● **CONSIGNE**: Reproduisez fidèlement le passage de l'extrait sur le sommeil qui commence par « Sommeil de plomb » et se poursuit jusqu'à « de nos journées. ».

Sommeil de plomb
Né à Cuba, gendre de Karl Marx, l’essayiste Paul Lafargue opposait, avec une douce dérision, au «droit au travail» celui de la paresse. En 1880, dans son Éloge de la paresse, un livre conçu dans la tradition de l’Éloge de la folie d’Érasme, il plaide contre les excès des journées de travail, comme il le fera toute sa vie, jusqu’à en mourir.
Notre société fait continuellement la guerre à la paix de la somnolence, comme s’il ne découlait pas de cet état de calme et de paresse réparatrice un moment fécond à toute réflexion préalable à l’action. La neutralisation du stress ne vient plus de la détente heureuse et gratuite. Les psychotropes voués à faire venir plus vite le sommeil se consomment à la pelle. Dormir implique désormais que soient endormis plutôt que corrigés les facteurs d’excitation et de douleur de nos journées.
La tendance libérale est à ne plus séparer la zone professionnelle de l’espace privé. Le travail nous suit désormais jusqu’à la maison, grâce soit rendue à l’ordinateur et au téléphone portable. Si bien qu’à la fin de ces journées de plus en plus consumées par le travail, le sommeil ne vient pas toujours rapidement. On s’agite donc sur le matelas, tourne et retourne, jusqu’à y creuser le trou de sa nuit, là où l’on peut finalement plonger en douce pour s’abolir. Ou alors on hurle en silence, jusqu’à l’aube, les yeux grands ouverts.

● **DONNÉES BRUTES**:
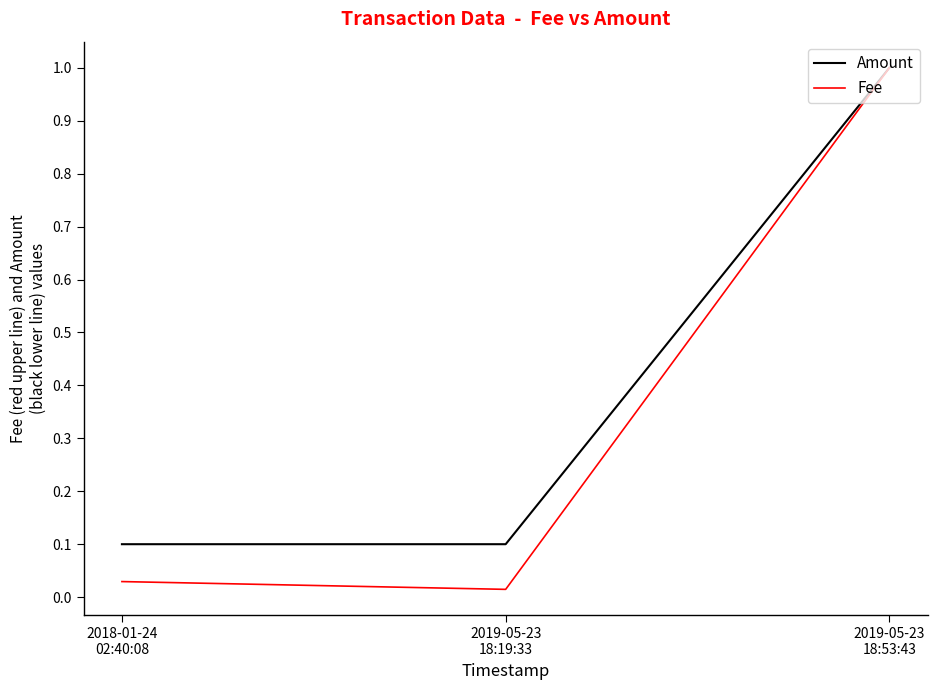

Which series has the widest spread of values?

Fee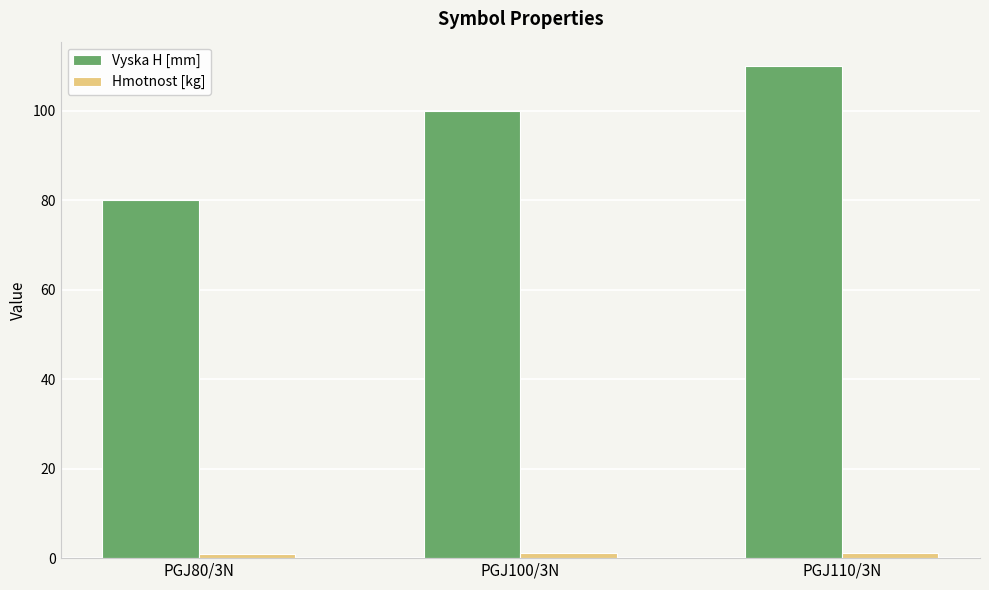

Count the Vyska H [mm] values in the range 80 to 110.

3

● **TRAVAIL RÉALISÉ**:
Sommeil de plomb
Né à Cuba, gendre de Karl Marx, l’essayiste Paul Lafargue opposait, avec une douce dérision, au «droit au travail» celui de la paresse. En 1880, dans son Éloge de la paresse, un livre conçu dans la tradition de l’Éloge de la folie d’Érasme, il plaide contre les excès des journées de travail, comme il le fera toute sa vie, jusqu’à en mourir.
Notre société fait continuellement la guerre à la paix de la somnolence, comme s’il ne découlait pas de cet état de calme et de paresse réparatrice un moment fécond à toute réflexion préalable à l’action. La neutralisation du stress ne vient plus de la détente heureuse et gratuite. Les psychotropes voués à faire venir plus vite le sommeil se consomment à la pelle. Dormir implique désormais que soient endormis plutôt que corrigés les facteurs d’excitation et de douleur de nos journées.